Massa yang tergabung dalam Aliansi Sekretariat Bersatu, di antaranya Generasi Masyarakat Adil dan Sejahtera (GMAS), Lembaga Investigasi Negara (LIN), dan Pemuda Pancasila Bumi Ronggolawe menyuarakan delapan tuntutan, antara lain:

  1. Pecat dan adili hakim yang memutus bebas.
  2. Copot Ketua dan Wakil Ketua PN Tuban karena gagal menegakkan disiplin sesuai Perma No. 7/2016.
  3. Mendesak Badan Pengawas MA memeriksa putusan Nomor 108/Pid.Sus/2025/PN Tbn.
  4. Usut tiga hakim yang menangani perkara demi transparansi hukum.
  5. Mendesak Kejaksaan Agung menilai kinerja Kejari Tuban.
  6. Mendesak Bupati Tuban mengevaluasi Dinsos P3A PMD sekaligus memulihkan hak korban.
  7. Meminta Komisi Yudisial, Komnas HAM, MA, dan DPR RI segera merespons laporan masyarakat.
  8. Menuntut penahanan kembali terdakwa.

Tuntutan tersebut mencerminkan betapa dalamnya krisis kepercayaan publik terhadap lembaga peradilan di daerah.

“Jika pengawasan interior Mahkamah Agung tak bekerja, publik wajar curiga ada ruang bagi praktik jual beli pasal,” ujar pria yang juga sebagai salah seorang aktivis HAM lokal ini.

Vonis bebas ini bukan hanya masalah hukum, tapi juga pukulan telak bagi perlindungan anak di Indonesia. Data KPAI mencatat setiap tahun terjadi ribuan kasus kekerasan terhadap anak, namun tingkat vonis pidana berat masih minim. Kasus di Tuban ini menambah daftar panjang lemahnya komitmen negara melindungi anak.

Korban dan keluarganya pun rentan mengalami trauma berkepanjangan. Ketika pelaku justru bebas, negara seakan menutup mata terhadap hak anak atas keadilan dan rasa aman.

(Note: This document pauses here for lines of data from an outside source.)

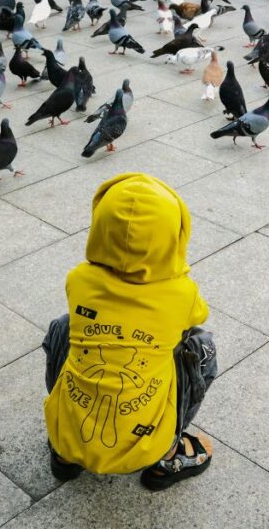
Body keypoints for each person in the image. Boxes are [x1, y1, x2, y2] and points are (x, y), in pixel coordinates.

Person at [42, 173, 218, 491]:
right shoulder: (182, 292)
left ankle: (64, 457)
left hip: (67, 434)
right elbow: (197, 316)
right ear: (175, 236)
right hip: (145, 446)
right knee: (199, 344)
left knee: (64, 326)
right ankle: (168, 456)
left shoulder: (79, 279)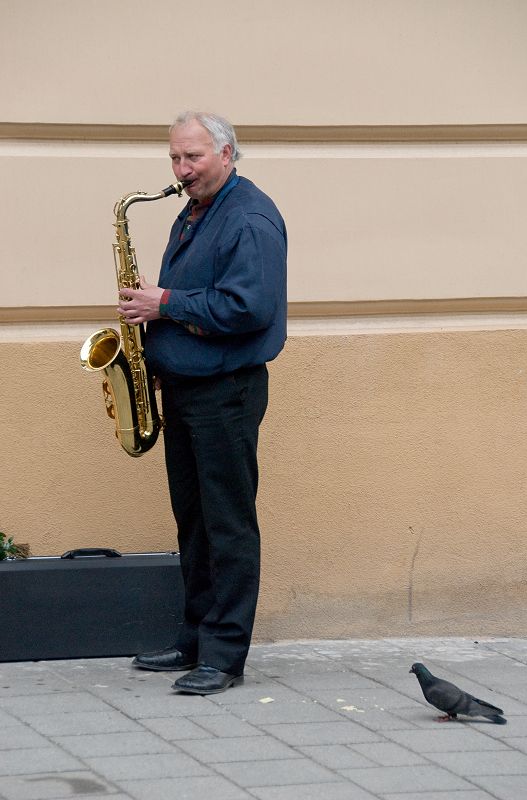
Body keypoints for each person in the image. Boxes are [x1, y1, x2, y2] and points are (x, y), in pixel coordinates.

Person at [117, 111, 287, 695]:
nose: (181, 170)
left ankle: (224, 655)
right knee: (193, 521)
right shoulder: (194, 211)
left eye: (193, 157)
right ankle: (194, 638)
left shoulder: (250, 218)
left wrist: (164, 303)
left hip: (226, 393)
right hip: (189, 389)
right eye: (175, 158)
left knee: (228, 524)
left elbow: (249, 308)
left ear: (227, 154)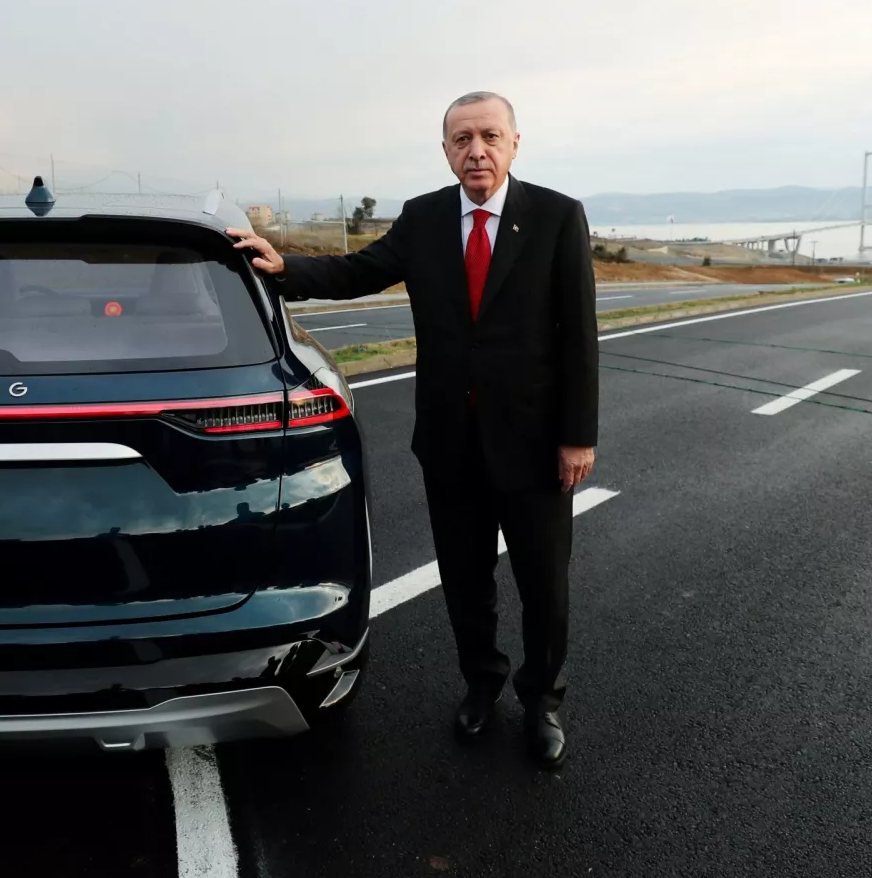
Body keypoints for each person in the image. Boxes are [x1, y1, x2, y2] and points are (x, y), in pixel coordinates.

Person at [228, 92, 598, 768]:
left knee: (545, 585)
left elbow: (579, 334)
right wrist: (285, 268)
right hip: (451, 444)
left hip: (534, 446)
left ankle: (542, 701)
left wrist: (578, 436)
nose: (476, 150)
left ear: (515, 143)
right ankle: (481, 686)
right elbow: (358, 270)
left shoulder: (556, 216)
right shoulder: (425, 218)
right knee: (465, 579)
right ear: (446, 149)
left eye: (490, 136)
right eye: (462, 139)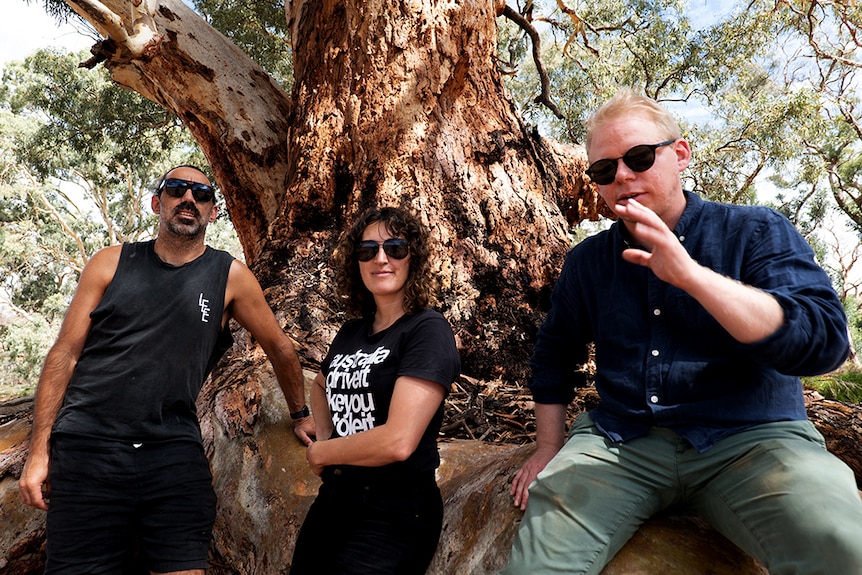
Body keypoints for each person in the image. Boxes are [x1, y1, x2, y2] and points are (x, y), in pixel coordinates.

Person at [503, 89, 862, 575]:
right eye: (605, 170)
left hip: (753, 441)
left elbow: (822, 342)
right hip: (622, 441)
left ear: (680, 154)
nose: (623, 177)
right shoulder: (588, 262)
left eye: (639, 157)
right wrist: (547, 448)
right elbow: (553, 355)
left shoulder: (754, 231)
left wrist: (692, 276)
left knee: (840, 544)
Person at [18, 165, 315, 575]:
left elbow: (280, 348)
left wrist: (300, 414)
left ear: (213, 212)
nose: (188, 199)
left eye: (202, 194)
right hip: (88, 448)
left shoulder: (229, 276)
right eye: (177, 189)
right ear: (158, 203)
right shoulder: (110, 263)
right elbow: (64, 354)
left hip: (172, 452)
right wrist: (38, 452)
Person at [289, 206, 461, 575]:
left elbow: (399, 441)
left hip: (395, 511)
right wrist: (327, 429)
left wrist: (325, 451)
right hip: (335, 500)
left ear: (413, 257)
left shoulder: (427, 331)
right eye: (367, 250)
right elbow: (321, 385)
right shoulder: (352, 332)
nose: (381, 258)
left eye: (395, 248)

Kendati telah dikepung massa, Ketua PN Tuban, Irwansyah Putra Sitorus, tak kunjung menemui peserta aksi. Namun yang muncul hanya juru bicara pengadilan, Rizky Yanuar, sontak langsung ditolak massa.

Berbeda dengan PN, Kepala Kejaksaan Negeri Tuban, Imam Soetopo langsung menemui massa dan menyampaikan jika institusi yang dinaunginya telah mengajukan Kasasi ke Mahkamah Agung.

“Kami tidak punya kepentingan apapun selain penegakan hukum,” tegas Imam Soetopo saat ditemui awak media usai aksi demo Ormas di kantornya.

Selain menyoal hakim, ormas juga menyoroti lemahnya pendampingan dari Dinsos P3A PMD Tuban. Massa menuntut pemulihan hak-hak korban agar kasus ini tak sekadar menjadi perkara hukum, melainkan menyentuh langsung aspek perlindungan dan masa depan anak.

Di tengah kerumunan massa, seorang warga berteriak “Jangan lagi hukum dipermainkan di atas penderitaan anak-anak kecil!”. Seruan itu menggambarkan betapa kasus ini bukan hanya soal pasal, melainkan soal martabat manusia dan masa depan generasi muda.

Aliansi menutup aksi dengan tekad bulat, yakni dengan mengawal kasus tersebut hingga keadilan benar-benar berpihak pada korban, bukan pada pelaku yang dilindungi sistem rapuh. (Hus/Tgb).